Внезапно шаман упал, отпустив руку Чингиса. Тот почувствовал, как разжались костлявые пальцы, и медленно моргнул, все еще под воздействием опиума.

Кокэчу лежал на боку, с его губ капала слюна. Тэмуге неприязненно посмотрел на шамана. Внезапно бессмысленное бормотание прекратилось, и Кокэчу, не открывая глаз, заговорил уверенным низким голосом:

– Я вижу у стен города белый шатер. Вижу, как император обращается к своим воинам. Люди показывают на него, о чем-то просят. Император – маленький мальчик, в его глазах стоят слезы.

Шаман замолчал. Тэмуге придвинулся к нему, опасаясь, что сердце Кокэчу не выдержало. Тэмуге тронул шамана за плечо, и тот дернулся от прикосновения, забился в судорогах, бормоча всякую бессмыслицу. Снова замолчал, а после заговорил низким голосом:

– Я вижу несметные богатства – дань нашему повелителю. Тысячи повозок и рабов. Шелк, оружие, слоновая кость. Горы нефрита, достающие до неба. Как сверкают эти сокровища! Их хватит, чтобы построить целую империю!

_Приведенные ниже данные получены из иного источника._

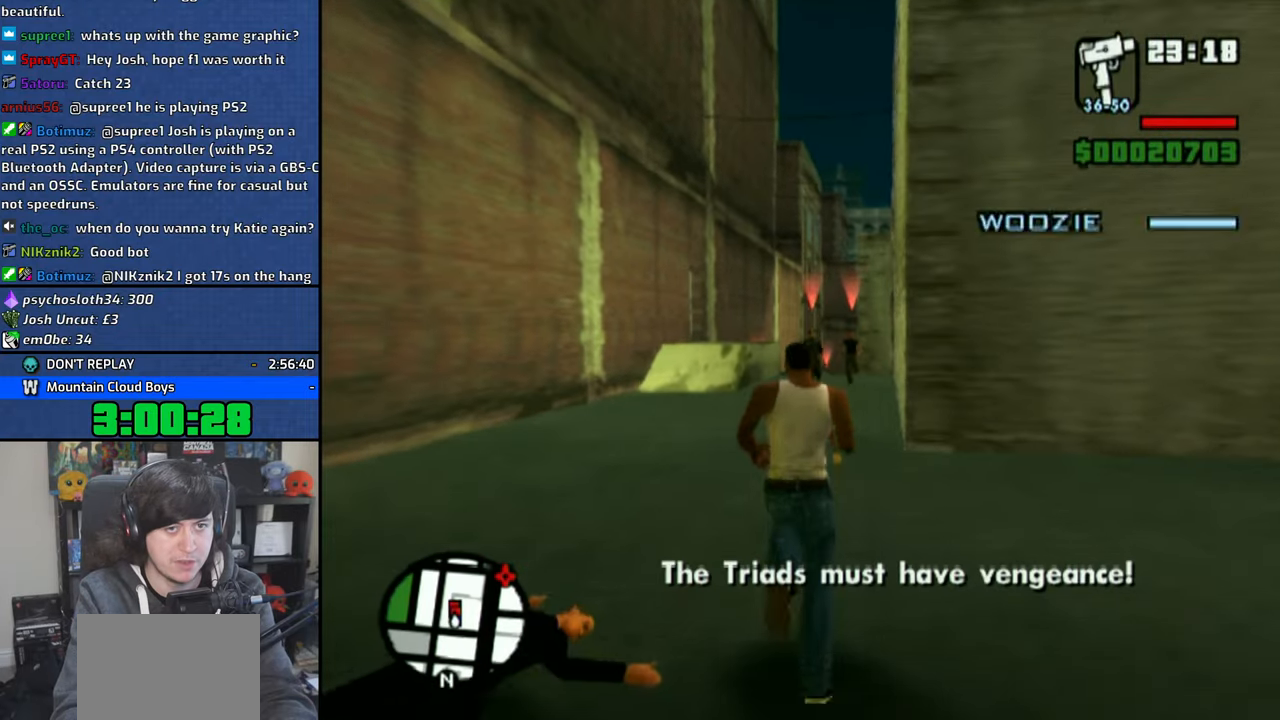
{"buttons": ["R1"], "left_stick": "center", "right_stick": "center", "events": [[183, "L2", "down"], [300, "L2", "up"], [316, "left_stick", "center"], [400, "R1", "down"]]}
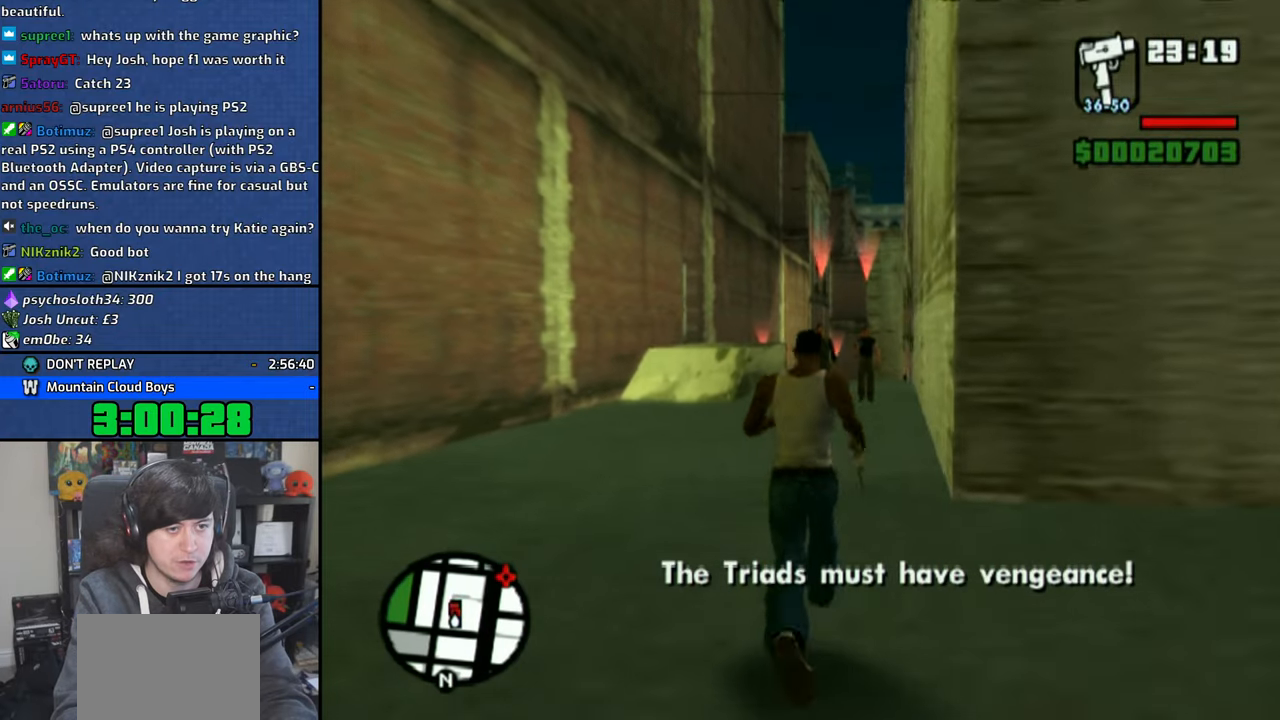
{"buttons": ["CIRCLE", "R1"], "left_stick": "center", "right_stick": "center", "events": [[66, "CIRCLE", "down"]]}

Тэмуге немного подождал, однако больше ничего не последовало. Его брат прислонился к плетеному остову юрты и тихо похрапывал. Дыхание Кокэчу стало спокойнее, кулаки разжались, он тоже спал. Один Тэмуге бодрствовал в благоговейном трепете. Вспомнят ли Кокэчу с Чингисом эти слова, когда проснутся? Обычно он помнил свои видения лишь обрывками, но в этот раз Кокэчу сам не пробовал черное зелье. Несомненно, он расскажет хану обо всем, что ему привиделось.

Брата теперь не добудишься, подумал Тэмуге. Будет спать еще очень долго, даже после того, как поднимется весь улус. Тэмуге покачал головой. Чингис устал от осады, которая длится уже почти два года. Наверняка хан ухватится за любую возможность с ней покончить. Тэмуге поморщился. Если видение Кокэчу окажется правдой, Чингис будет слушать его во всем.

Не худо бы перерезать шаману глотку, пока он спит, подумал Тэмуге. Смерть человека, занимающегося черной магией, не вызовет особых подозрений. Он представил, как рассказывает Чингису о том, что на горле шамана внезапно появилась красная линия, а он, Тэмуге, ничего не мог сделать, только смотрел с ужасом. А потом сам поведает хану о видении Кокэчу.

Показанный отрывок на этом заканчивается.